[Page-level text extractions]

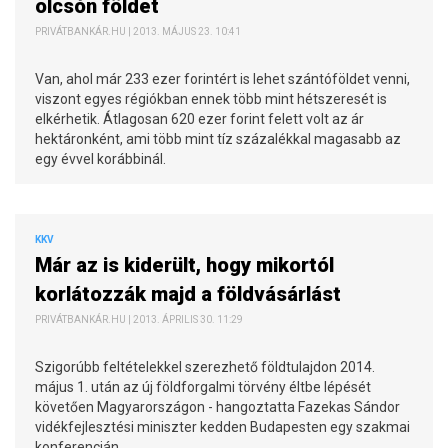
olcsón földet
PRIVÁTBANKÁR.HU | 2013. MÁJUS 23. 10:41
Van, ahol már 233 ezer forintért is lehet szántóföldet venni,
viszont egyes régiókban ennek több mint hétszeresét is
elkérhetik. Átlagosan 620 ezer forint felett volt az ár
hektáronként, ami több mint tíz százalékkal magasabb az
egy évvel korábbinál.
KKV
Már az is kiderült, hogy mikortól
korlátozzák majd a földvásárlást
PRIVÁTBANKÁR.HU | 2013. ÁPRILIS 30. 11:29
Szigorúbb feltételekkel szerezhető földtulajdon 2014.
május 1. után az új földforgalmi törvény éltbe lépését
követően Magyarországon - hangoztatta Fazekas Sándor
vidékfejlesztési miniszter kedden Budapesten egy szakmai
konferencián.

==

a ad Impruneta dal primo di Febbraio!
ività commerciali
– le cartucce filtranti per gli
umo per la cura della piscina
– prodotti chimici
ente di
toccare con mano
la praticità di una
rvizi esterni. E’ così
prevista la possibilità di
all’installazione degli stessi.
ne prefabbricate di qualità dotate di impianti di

* * *

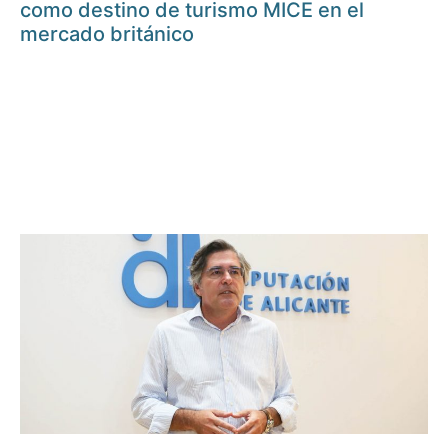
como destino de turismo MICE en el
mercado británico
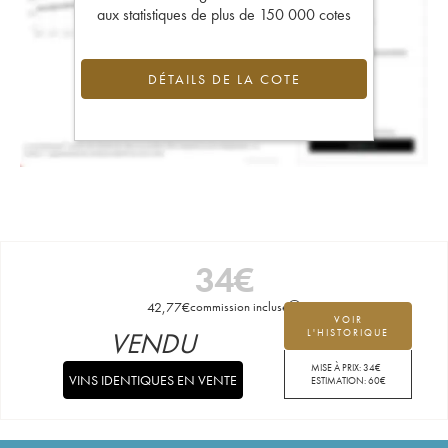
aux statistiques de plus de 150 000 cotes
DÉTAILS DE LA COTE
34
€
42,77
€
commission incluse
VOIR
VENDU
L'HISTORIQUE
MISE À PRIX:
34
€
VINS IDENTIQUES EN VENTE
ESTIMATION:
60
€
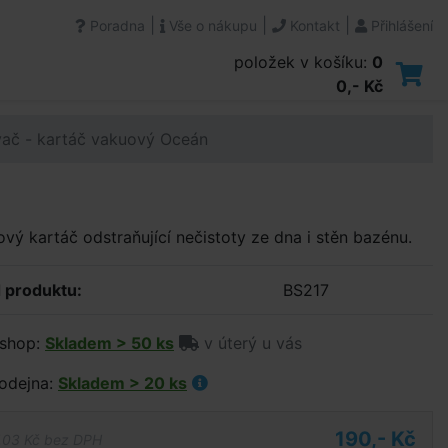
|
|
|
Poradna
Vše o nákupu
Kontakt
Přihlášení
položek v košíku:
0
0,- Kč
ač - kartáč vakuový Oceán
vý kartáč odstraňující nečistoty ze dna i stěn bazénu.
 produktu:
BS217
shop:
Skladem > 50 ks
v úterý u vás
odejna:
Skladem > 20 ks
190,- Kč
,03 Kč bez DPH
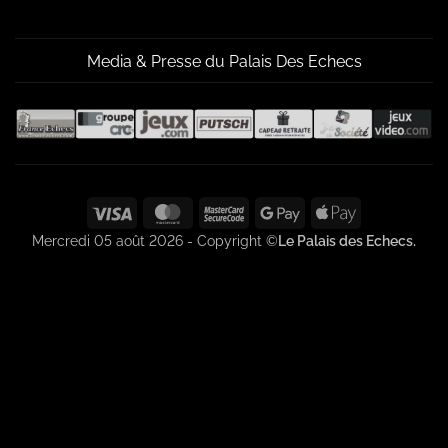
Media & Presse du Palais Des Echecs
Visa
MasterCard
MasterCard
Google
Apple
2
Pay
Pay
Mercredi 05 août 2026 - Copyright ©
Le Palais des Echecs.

_What to work on_
Copy word for word the lines that begin with the one containing "olcsón földet" and end with the one containing "vidékfejlesztési miniszter kedden".

_Answer space_
olcsón földet
PRIVÁTBANKÁR.HU | 2013. MÁJUS 23. 10:41
Van, ahol már 233 ezer forintért is lehet szántóföldet venni,
viszont egyes régiókban ennek több mint hétszeresét is
elkérhetik. Átlagosan 620 ezer forint felett volt az ár
hektáronként, ami több mint tíz százalékkal magasabb az
egy évvel korábbinál.
KKV
Már az is kiderült, hogy mikortól
korlátozzák majd a földvásárlást
PRIVÁTBANKÁR.HU | 2013. ÁPRILIS 30. 11:29
Szigorúbb feltételekkel szerezhető földtulajdon 2014.
május 1. után az új földforgalmi törvény éltbe lépését
követően Magyarországon - hangoztatta Fazekas Sándor
vidékfejlesztési miniszter kedden Budapesten egy szakmai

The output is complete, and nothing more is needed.